Dataset entries
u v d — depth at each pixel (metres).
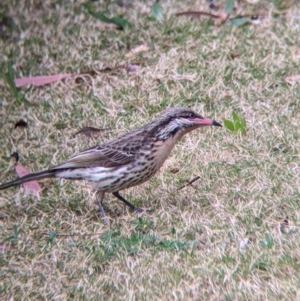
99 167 11.27
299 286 9.35
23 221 11.57
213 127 13.17
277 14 16.06
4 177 12.78
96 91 14.48
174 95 14.01
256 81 14.14
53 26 16.44
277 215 10.94
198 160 12.44
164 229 10.90
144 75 14.55
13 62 15.55
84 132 13.54
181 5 16.61
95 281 9.95
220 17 16.03
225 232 10.60
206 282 9.66
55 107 14.16
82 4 16.94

◆ How to complete this task ◆
Beginning at the line above that contains "99 167 11.27", return each line exactly through the line that contains "225 232 10.60", and no others.

◆ Result for this exercise ◆
99 167 11.27
299 286 9.35
23 221 11.57
213 127 13.17
277 14 16.06
4 177 12.78
96 91 14.48
174 95 14.01
256 81 14.14
53 26 16.44
277 215 10.94
198 160 12.44
164 229 10.90
144 75 14.55
13 62 15.55
84 132 13.54
181 5 16.61
95 281 9.95
220 17 16.03
225 232 10.60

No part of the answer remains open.